The decision will be shared between the board of directors, who decide a course of action, and the board of members, comprised of Carmelite priests and brothers, who must both give their approval to make the high school coeducational. The school will continue to keep Archdiocese of Chicago Catholic Schools Superintendent Greg Richmond apprised of any decision.
“We look forward to constructive dialogue as a family of Mount Carmel,” Conroy said. “There are so many people who care deeply about the school—students, teachers and staff, alumni, parents, donors and benefactors, and we’ll be taking time with each to share and learn. All have a high interest in ensuring Mount Carmel will thrive for the next 120 years.”
Before the Order of Carmelites, the Mount Carmel board, and school leaders convene in August, they plan to listen to the school’s stakeholders — students, parents, employees, alumni, donors — before making their final decision about coeducation.

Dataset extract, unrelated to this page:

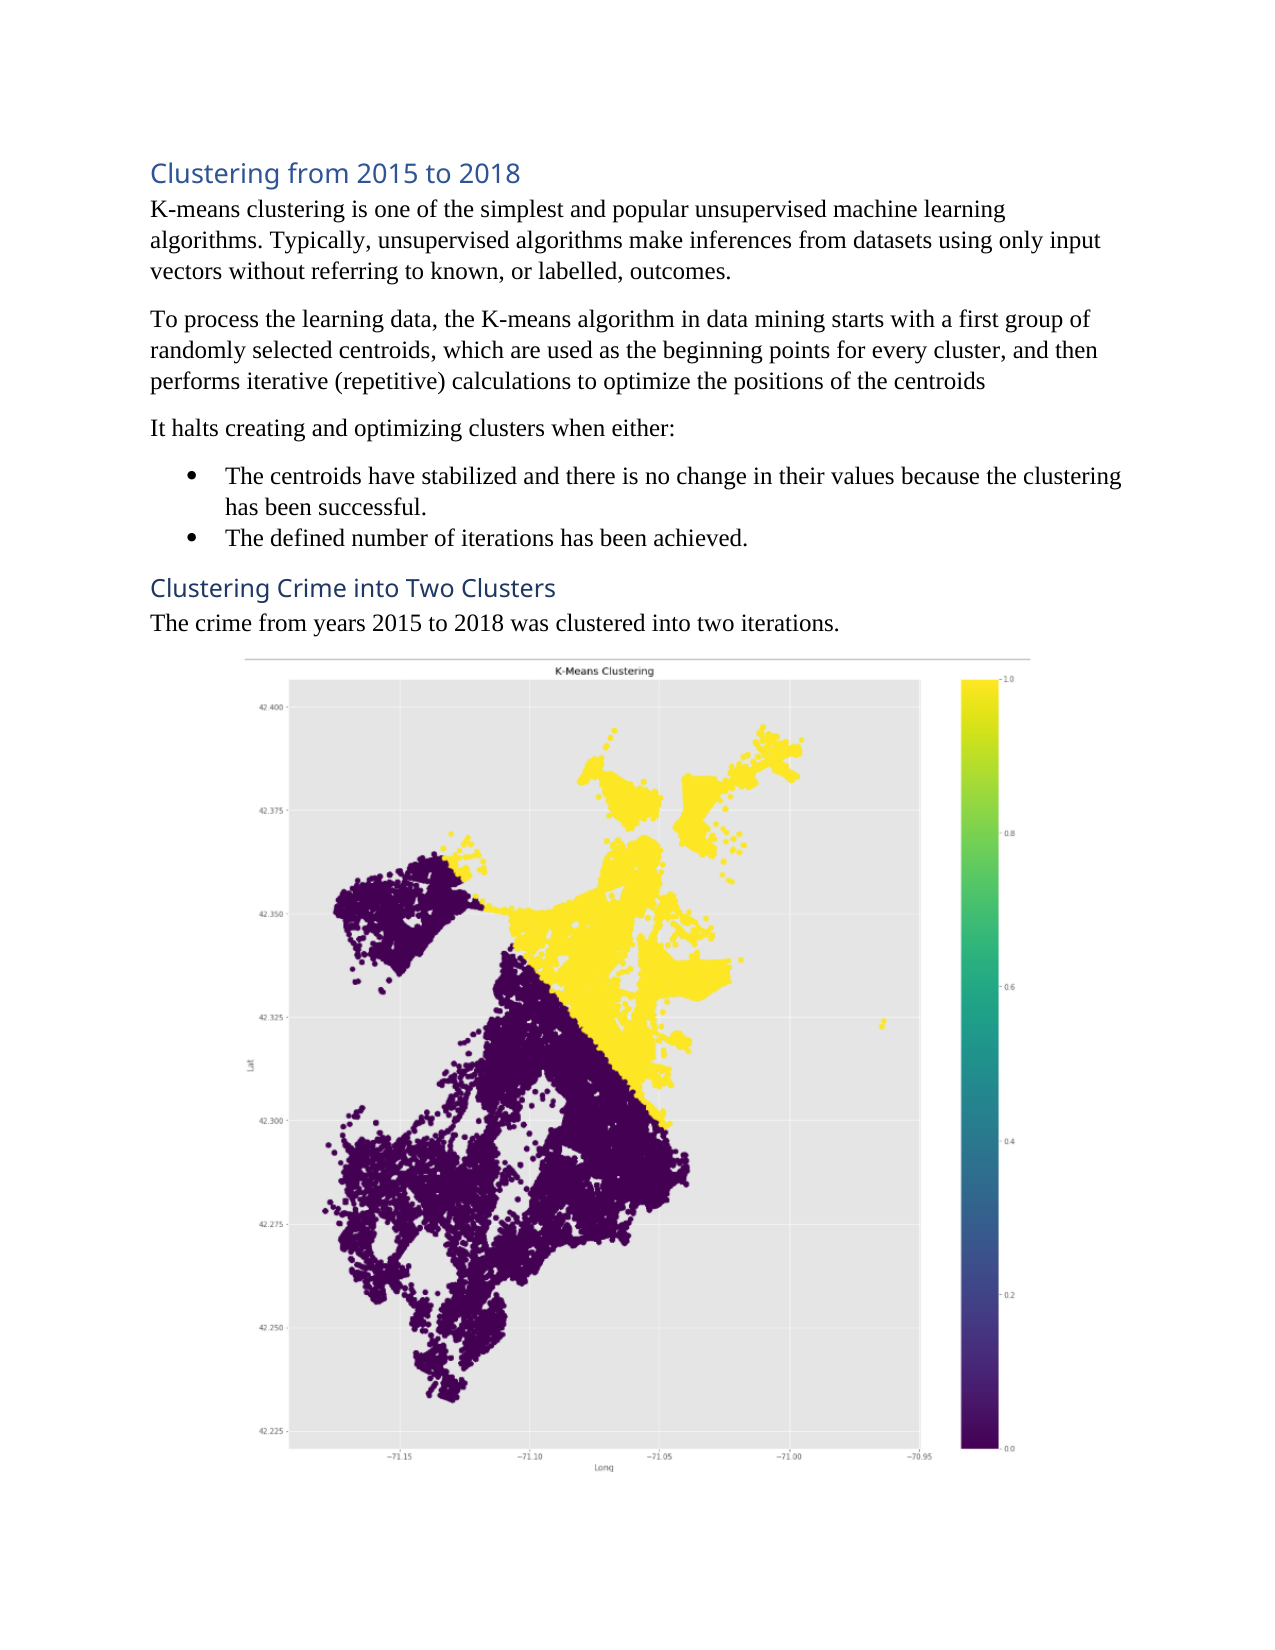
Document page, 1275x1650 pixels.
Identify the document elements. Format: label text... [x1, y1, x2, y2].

The high school is planning information and listening sessions this summer. Mount Carmel community stakeholders can also share their opinions and ask questions via email at MCforthefuture@mchs.org.
In 2017, at the closing of Queen of Peace High School in Burbank, female students were absorbed by the all-male St. Laurence High School. Marist High School, which opened as an all-boys high school in the Mount Greenwood neighborhood, began taking girls in 2002.
This story has been updated with new information.